Since its inception eight years ago, the housing trust has built 58 affordable homes. Last year, the trust sold nine homes on land it leased last year, including four built by the trust itself. Two homes were built by Habitat for Humanity, and two by Chilmark real estate agent Jim Feiner. Virginia York of Aquinnah built her own home on land leased in Aquinnah. Ms. York had moved 14 times in two years before building her home, Mr. Jordi said.

“We believe that stable housing leads to positive outcomes,” he said.

The housing trust is currently developing 15 rental properties, and recently purchased a six-unit building at Village Court in Vineyard Haven. Community Preservation Act funding to help rehabilitate the property was approved during Edgartown, Oak Bluffs, and West Tisbury town meetings last week. The trust is also working on rental projects in Sepiessa and is developing a plan to build farmworker housing at Island Grown Institute’s Thimble Farm.
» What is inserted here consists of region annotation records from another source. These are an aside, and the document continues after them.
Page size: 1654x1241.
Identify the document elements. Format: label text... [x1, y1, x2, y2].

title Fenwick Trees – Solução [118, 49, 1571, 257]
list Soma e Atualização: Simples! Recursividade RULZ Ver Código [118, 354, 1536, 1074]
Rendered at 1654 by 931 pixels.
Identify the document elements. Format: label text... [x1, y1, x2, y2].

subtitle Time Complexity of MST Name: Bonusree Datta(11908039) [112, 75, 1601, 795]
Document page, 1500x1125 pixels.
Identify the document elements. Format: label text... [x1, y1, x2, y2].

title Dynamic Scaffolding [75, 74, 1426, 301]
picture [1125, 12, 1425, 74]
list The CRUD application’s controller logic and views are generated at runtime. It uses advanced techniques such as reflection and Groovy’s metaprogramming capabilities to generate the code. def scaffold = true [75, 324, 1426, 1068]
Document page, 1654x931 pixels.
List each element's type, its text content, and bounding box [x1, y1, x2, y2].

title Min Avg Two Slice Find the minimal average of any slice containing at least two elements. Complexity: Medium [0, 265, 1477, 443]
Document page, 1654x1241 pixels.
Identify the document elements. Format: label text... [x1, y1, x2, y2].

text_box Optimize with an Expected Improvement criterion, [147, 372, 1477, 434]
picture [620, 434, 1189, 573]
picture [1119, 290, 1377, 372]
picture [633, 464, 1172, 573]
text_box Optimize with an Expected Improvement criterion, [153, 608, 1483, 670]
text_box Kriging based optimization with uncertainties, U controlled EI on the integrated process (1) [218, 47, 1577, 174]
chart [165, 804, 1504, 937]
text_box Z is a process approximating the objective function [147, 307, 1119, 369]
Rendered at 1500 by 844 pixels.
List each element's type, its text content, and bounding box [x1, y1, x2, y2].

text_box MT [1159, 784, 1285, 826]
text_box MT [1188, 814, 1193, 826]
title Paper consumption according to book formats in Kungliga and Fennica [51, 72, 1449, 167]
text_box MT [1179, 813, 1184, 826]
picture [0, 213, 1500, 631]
Total income for the housing trust in 2013 was $1.67 million, with the bulk coming from home sales ($860,000). The trust received $450,000 in project grants, largely from CPC funding, and $258,000 in private donations.

“I’m proud to acknowledge that over half of our donors are year-round residents,” Mr. Jordi said.

The trust spent $1.4 million last year, with $1.2 million going to build four houses and three rental units. The rental units are still under construction. A total of $147,000 was spent on administrative and management.

A full financial report is available at

Mr. Kriesberg discussed the housing trust’s newest fundraising initiative, centered around a state tax credit program the trust qualified for last month. The housing trust was one of 38 community organizations to qualify for the program, and received $110,000 in tax credits.

“It’s by far the biggest program in many, many years,” Mr. Kriesberg said. Housing trust donors who make a contribution of $1,000 or more will receive a tax credit of 50 cents on the dollar. The donation can also be itemized on federal refunds. The trust is eligible to reapply for the program for two more years.

Mr. Jordi said the fundraising would allow the housing trust to raise public awareness and increase housing development to more than 100 homes over three years. Another goal is to continue maintaining current properties.

In other business, the board re-elected Richard Leonard as chairman, Paul Moreau as vice chairman, Dan Seidman as treasurer and Wendy Swolinsky as clerk.